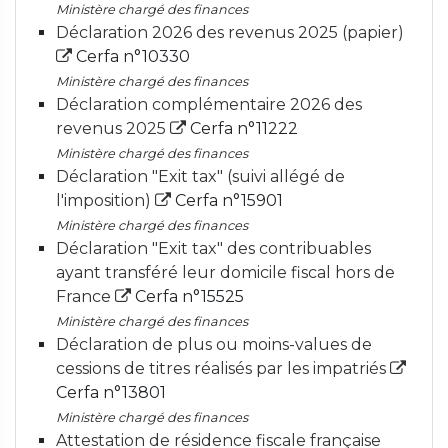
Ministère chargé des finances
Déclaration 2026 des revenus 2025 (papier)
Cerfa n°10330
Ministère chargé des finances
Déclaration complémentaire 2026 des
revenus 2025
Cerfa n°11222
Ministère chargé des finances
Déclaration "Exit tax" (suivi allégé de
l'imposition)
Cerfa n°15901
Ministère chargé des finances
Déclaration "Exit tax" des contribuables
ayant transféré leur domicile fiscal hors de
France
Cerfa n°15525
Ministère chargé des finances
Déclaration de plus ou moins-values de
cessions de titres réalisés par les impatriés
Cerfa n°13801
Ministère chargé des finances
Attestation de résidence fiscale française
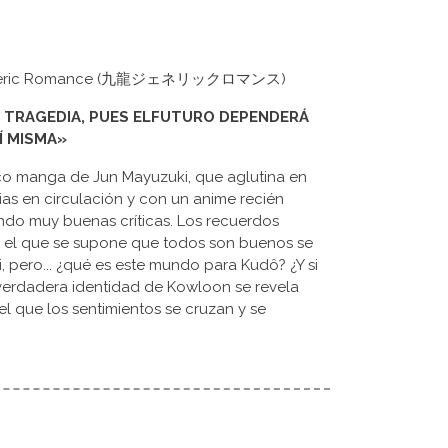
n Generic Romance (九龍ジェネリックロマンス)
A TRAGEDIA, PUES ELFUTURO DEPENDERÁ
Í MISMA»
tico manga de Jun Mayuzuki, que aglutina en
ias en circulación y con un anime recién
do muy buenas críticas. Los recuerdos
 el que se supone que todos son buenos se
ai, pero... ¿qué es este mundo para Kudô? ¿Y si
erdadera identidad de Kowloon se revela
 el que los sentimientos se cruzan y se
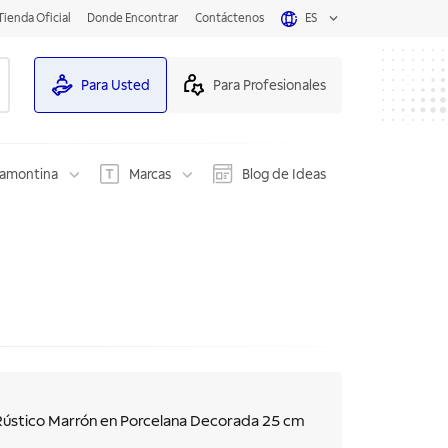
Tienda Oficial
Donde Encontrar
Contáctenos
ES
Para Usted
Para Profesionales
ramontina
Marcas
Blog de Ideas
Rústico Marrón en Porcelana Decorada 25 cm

● ● ● ● ● ● ●

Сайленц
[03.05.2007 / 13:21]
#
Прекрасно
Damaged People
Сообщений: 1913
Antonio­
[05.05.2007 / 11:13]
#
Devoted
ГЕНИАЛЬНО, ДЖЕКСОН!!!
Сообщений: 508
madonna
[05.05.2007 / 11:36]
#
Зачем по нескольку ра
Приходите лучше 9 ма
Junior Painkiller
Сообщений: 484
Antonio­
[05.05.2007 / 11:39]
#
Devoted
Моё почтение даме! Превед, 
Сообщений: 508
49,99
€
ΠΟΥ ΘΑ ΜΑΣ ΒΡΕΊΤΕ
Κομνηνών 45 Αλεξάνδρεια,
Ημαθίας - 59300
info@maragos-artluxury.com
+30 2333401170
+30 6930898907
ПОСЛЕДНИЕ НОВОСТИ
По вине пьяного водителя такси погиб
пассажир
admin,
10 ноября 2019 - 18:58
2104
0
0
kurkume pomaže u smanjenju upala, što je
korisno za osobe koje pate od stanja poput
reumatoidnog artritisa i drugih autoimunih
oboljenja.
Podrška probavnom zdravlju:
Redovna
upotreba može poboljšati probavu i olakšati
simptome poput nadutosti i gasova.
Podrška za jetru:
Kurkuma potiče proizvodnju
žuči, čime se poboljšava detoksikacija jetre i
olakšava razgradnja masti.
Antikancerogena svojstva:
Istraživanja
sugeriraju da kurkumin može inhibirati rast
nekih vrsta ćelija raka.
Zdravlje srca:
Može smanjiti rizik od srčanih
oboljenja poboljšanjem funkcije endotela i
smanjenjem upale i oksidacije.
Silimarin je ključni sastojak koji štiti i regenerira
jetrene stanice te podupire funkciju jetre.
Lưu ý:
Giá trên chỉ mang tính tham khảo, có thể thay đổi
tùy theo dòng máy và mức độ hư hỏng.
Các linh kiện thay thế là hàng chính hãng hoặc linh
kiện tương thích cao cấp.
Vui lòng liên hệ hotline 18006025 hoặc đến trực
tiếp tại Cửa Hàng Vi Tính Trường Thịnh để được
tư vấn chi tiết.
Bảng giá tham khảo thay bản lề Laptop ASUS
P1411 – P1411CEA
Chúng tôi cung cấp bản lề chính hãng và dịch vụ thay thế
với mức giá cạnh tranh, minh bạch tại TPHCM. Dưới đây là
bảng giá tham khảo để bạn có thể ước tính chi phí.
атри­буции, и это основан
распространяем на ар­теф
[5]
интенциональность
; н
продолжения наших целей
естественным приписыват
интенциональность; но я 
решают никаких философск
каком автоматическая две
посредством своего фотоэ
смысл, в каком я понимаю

● ● ● ● ● ● ●

» **About this task**
Output exactly the lines of the material above from the one containing "với mức giá" up to and including the one containing "смысл, в каком я понимаю".

» **Answer area**
với mức giá cạnh tranh, minh bạch tại TPHCM. Dưới đây là
bảng giá tham khảo để bạn có thể ước tính chi phí.
атри­буции, и это основан
распространяем на ар­теф
[5]
интенциональность
; н
продолжения наших целей
естественным приписыват
интенциональность; но я 
решают никаких философск
каком автоматическая две
посредством своего фотоэ
смысл, в каком я понимаю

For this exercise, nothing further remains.